Steve Plath's Top Plant Recommendations: Favorite Shrubs and Specialty Plants for Arizona.
Blue Hesper Palm - Brahea armata
This is an ideal palm for the desert garden and can be a focal point as a specimen or a small grouping. The sky-blue colored fronds really set this plant off in the garden. It does like regular irrigation in the summer but will withstand just about any amount of heat. The incredibly long flower stalks are an impressive feature if allowed to develop.
Littleleaf Cordia - Cordia parvifolia
I like the open nature of the branches and foliage making this almost a see-through plant. The white crape-paper flowers make a wonderful display at the height of summer. Littleleaf Cordia is evergreen with regular irrigation but can be very drought tolerant once established. Selective pruning is all that's needed to keep this shrub looking great.
Ocotillo - Fouquieria splendens
This is one of icons of the desert southwest and it's distinctive growth habit make a dramatic statement in the garden. The red flowers at the tips of the branches in spring make it a favorite with the hummingbirds.
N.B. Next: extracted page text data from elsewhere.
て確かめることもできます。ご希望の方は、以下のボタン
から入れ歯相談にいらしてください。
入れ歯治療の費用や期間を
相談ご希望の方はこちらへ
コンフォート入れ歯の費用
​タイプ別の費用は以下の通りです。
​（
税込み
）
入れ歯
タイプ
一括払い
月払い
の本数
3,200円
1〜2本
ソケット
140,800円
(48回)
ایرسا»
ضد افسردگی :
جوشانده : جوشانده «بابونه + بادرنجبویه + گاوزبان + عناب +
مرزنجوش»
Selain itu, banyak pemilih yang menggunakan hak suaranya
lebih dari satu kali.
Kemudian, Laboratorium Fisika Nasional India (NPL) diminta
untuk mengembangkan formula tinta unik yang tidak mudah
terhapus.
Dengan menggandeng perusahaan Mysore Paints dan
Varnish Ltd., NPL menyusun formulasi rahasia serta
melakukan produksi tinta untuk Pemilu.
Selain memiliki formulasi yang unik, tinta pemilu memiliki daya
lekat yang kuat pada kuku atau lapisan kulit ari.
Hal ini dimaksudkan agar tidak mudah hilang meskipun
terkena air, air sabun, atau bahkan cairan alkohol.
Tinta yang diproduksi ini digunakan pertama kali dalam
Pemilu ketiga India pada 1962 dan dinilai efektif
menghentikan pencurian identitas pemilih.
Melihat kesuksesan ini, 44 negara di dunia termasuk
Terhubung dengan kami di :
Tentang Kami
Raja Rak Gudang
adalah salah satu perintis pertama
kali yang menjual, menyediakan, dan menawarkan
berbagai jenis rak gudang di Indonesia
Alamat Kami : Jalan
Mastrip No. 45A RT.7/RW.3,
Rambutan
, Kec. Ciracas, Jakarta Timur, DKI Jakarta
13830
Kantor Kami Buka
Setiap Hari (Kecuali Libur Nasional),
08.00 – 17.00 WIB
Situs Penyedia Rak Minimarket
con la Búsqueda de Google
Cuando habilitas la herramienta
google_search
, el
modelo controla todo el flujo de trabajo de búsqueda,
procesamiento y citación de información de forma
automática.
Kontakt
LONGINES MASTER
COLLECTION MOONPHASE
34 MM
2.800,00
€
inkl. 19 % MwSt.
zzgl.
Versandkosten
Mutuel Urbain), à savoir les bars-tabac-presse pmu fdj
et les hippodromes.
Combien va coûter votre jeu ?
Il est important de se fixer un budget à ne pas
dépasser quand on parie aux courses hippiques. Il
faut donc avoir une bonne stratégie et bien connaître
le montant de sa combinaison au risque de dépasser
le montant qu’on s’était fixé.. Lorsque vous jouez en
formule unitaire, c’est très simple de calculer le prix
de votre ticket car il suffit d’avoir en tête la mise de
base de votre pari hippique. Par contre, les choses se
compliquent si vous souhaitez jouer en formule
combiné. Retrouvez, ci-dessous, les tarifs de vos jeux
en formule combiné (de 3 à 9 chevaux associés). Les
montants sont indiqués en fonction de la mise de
Periodic rainfall and/or irrigation will cloth the branches in leaves which drop at the onset of drought to conserve water. Patience is required when re-establishing bare-root plants but seed grown material is becoming more readily available.
Coalhuilan Hesperaloe - Hesperaloe funifera
Even though this can be considered a succulent plant I place it here as a specialty plant. Compared to the more common Red Hesperaloe the Coahuilan Hesperaloe is a giant growing 4 feet or more tall. The stiif, straight, light green leaves make a dramatic statement. Even though the white flowers aren't specifically showy the 10 foot tall flower stalks are.
Silver Cloud Texas Ranger - Leucophyllum candidum "Silver Cloud"
Despite all the new species and cultivars of Texas Rangers that are available on the market my favorite is the old variety "Silver Cloud". The intense dark purple flowers contrast strikingly with the almost white colored foliage. This plant takes a little time and careful watering to get established.
Texas Mountain Laurel - Sophora secundiflora
This evergreen shrub to small tree is one of the toughest plants you can grow in the desert garden. It is extremely hardy to drought, lousy soils and temperature extremes once established. The purple wisteria-like flower clusters in spring bring the aroma of grape Kool-aid to the garden so plant them close enough so your nose can enjoy it. Texas Mountain Laurel is notoriously slow but worth the patience.